Protect your hearing and value your work. Now more than ever the market is geared towards people feeling they need to start out offering to do things for free and then work up. The problem is they pitch for free to people who do have money – and then will never see the point of paying. Good photography isn’t free, so don’t see your competition as the people who are working for nothing – it’s the people getting paid.
And a few more tips raken from NickPickles blog …
- The darker the lighting is for the first three, the brighter it will be for the fourth song (Unless it’s Echo and the Bunneymen in which case just don’t bother)
- Shooting on burst and taking 400 frames per song doesnt mean when you get one good frame you’re a genius
- You can watch the crowd as long as you like – the pint that hits you on the head won’t be thrown until you turn around
- The gig you forget your earplugs – and security run out – will not be an acoustic folk singer
- However ‘crazy’ the fourteen year old girls on the barrier look, it is *not* OK to take photos of them for ‘atmosphere’ when you’re over 19
- If you insist on standing in the same spot infront of the singer for two and a half songs, don’t expect everyone else to move for you instantly
- Be nice to security guards – you’ll never know how close crowdsurfers are to your head until you offend the guy who is catching them
- Always carry a flashgun – the gig you don’t, the singer will go into the crowd
- Don’t wear your rucksack / shoulder bag in the pit. Its 2 feet wide for fecks sake
- If you start with a 70-200 on, the singer will sing ontop of you
- If you start with a 17-55, the singer will sit at the back of the stage on the drum riser
- Trying to get a shot of the singer spraying beer onto the crowd from directly infront of them will not result in better photos and will result in getting you and your kit covered in beer
- If you’re using a compact, don’t stand with it at arms length over the monitors, you ruin great photos. (see here)
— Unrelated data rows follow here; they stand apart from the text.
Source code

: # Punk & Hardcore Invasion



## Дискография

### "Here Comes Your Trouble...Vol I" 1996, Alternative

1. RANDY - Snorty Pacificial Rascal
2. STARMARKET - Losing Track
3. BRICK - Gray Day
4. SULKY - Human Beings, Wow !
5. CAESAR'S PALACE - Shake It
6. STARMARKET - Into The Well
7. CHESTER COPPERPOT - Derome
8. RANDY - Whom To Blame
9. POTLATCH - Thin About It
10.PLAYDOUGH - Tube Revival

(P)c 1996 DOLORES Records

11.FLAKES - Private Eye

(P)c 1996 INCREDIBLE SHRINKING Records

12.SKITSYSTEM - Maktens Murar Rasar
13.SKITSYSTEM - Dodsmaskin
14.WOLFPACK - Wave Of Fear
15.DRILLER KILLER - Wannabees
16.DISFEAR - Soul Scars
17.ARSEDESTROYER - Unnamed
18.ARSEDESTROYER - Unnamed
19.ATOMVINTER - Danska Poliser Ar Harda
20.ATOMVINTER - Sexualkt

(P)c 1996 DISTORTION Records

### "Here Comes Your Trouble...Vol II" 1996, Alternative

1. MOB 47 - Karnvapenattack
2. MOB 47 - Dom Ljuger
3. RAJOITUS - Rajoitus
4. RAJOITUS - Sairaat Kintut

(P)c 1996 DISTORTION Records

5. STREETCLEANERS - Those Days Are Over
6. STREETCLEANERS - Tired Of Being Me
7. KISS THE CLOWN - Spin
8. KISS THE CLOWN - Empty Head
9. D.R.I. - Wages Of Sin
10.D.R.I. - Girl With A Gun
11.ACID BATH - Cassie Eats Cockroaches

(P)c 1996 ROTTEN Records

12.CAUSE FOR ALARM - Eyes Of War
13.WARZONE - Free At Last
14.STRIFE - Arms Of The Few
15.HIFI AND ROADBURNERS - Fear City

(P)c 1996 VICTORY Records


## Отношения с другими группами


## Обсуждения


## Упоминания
- If you’ve agreed to cover the gig for 20p and a credit, don’t expect any sympathy when you complain you can’t afford a 2.8 lens
With music photography you have to work with what you’re given, but I’ve come to love shots with lots of empty space in them – the way you can use a subject to break up a block of colour or draw the eye away from what would normally be the focus of the shot. I prefer shooting with a bit of space around the subject, but if I can get really tight in on the eyes of the performer it’s a great way of capturing the emotion of the moment.
Do You Have A Favourite Walk Around Lens…If So What Is It?
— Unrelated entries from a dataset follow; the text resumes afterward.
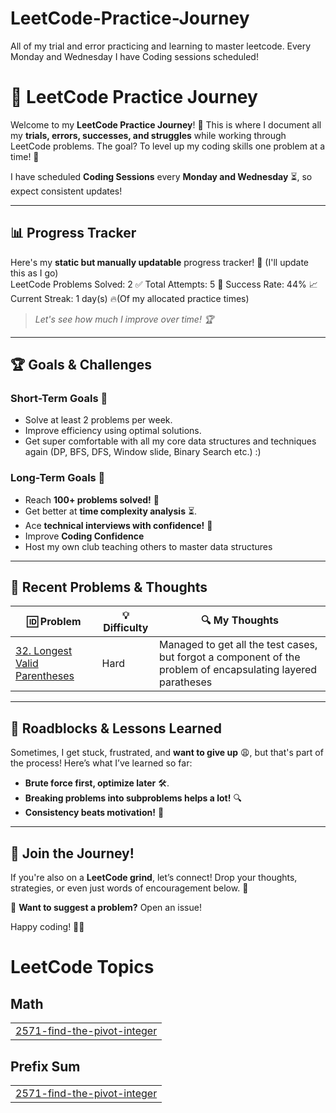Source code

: # LeetCode-Practice-Journey
All of my trial and error practicing and learning to master leetcode. Every Monday and Wednesday I have Coding sessions scheduled!


# 🚀 LeetCode Practice Journey

Welcome to my **LeetCode Practice Journey**! 🎯 This is where I document all my **trials, errors, successes, and struggles** while working through LeetCode problems. The goal? To level up my coding skills one problem at a time! 💪  

I have scheduled **Coding Sessions** every **Monday and Wednesday** ⏳, so expect consistent updates!  

---

## 📊 Progress Tracker  

Here's my **static but manually updatable** progress tracker! 📝 (I'll update this as I go)  
LeetCode Problems Solved: 2 ✅ 
Total Attempts: 5 🔄 
Success Rate: 44% 📈 
Current Streak: 1 day(s) 🔥(Of my allocated practice times)


> *Let's see how much I improve over time! 🏆*  

---

## 🏆 Goals & Challenges  

### Short-Term Goals 🎯  
- Solve at least 2 problems per week.  
- Improve efficiency using optimal solutions.  
- Get super comfortable with all my core data structures and techniques again (DP, BFS, DFS, Window slide, Binary Search etc.) :)

### Long-Term Goals 🚀  
- Reach **100+ problems solved!** 🎉  
- Get better at **time complexity analysis** ⏳.  
- Ace **technical interviews with confidence!** 🏅 
- Improve **Coding Confidence** 
- Host my own club teaching others to master data structures

---

## 📖 Recent Problems & Thoughts  

| 🆔 Problem | 💡 Difficulty | 🔍 My Thoughts |
|-----------|--------------|---------------|
| [32. Longest Valid Parentheses](https://leetcode.com/problems/longest-valid-parentheses/) | Hard  | Managed to get all the test cases, but forgot a component of the problem of encapsulating layered paratheses |


---

## 🚧 Roadblocks & Lessons Learned  

Sometimes, I get stuck, frustrated, and **want to give up** 😩, but that's part of the process! Here’s what I’ve learned so far:  

- **Brute force first, optimize later** 🛠️.  
- **Breaking problems into subproblems helps a lot!** 🔍  
- **Consistency beats motivation!** 📆  

---

## 💬 Join the Journey!  

If you're also on a **LeetCode grind**, let’s connect! Drop your thoughts, strategies, or even just words of encouragement below. 🚀  

📩 **Want to suggest a problem?** Open an issue!  

Happy coding! 🚀🔥  



<!---LeetCode Topics Start-->
# LeetCode Topics
## Math
|  |
| ------- |
| [2571-find-the-pivot-integer](https://github.com/NewtlyCroco/LeetCode-Practice-Journey/tree/master/2571-find-the-pivot-integer) |
## Prefix Sum
|  |
| ------- |
| [2571-find-the-pivot-integer](https://github.com/NewtlyCroco/LeetCode-Practice-Journey/tree/master/2571-find-the-pivot-integer) |
<!---LeetCode Topics End-->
50mm f.14 – every photographer should have a 50mm! Although recently I’ve been using an 85mm f1.8 too.
Which one item of equipment would you say is the most important to you?
My D3 – it’s the closest I have to a child! Closely followed by my Macbook and my blackberry!
In general, during a session, how many pictures would you say you take to find “the right one”?
I try to keep my shoots fairly tight – the more you take, the longer it takes to find the right frames (a big problem if you’re filing to an agency where speed is crucial)
In a typical gig, over 3 songs I’ll take around 90/110 frames.
Are there any up and coming photographers that have caught your eye recently?
Jordan Green from Wakefield is doing some great work – plus he’s a fellow wakey boy. Other than that, I’m pretty bad at scouring flickr like I used to, something else that falls by the wayside as I get busy!
Have you got any advice can you offer to anyone interested in the music industry and photography?
Be prepared to work your socks off and make sure you have lots of variety in your work. I’m amazed how many times I see people with porfolios made up of just one or two performers, or with several similarly composed shots next to each other. And make sure they’re technically good – nearly in focus is not in focus!
And remember – the bigger the band, the less access you usually have and the more likely it is other photographers have shots identical to yours. I’d rather shoot a band in a pub where I can get into the performance and engage than shoot a bland arena show of whoever wins the X Factor or some American stadium band.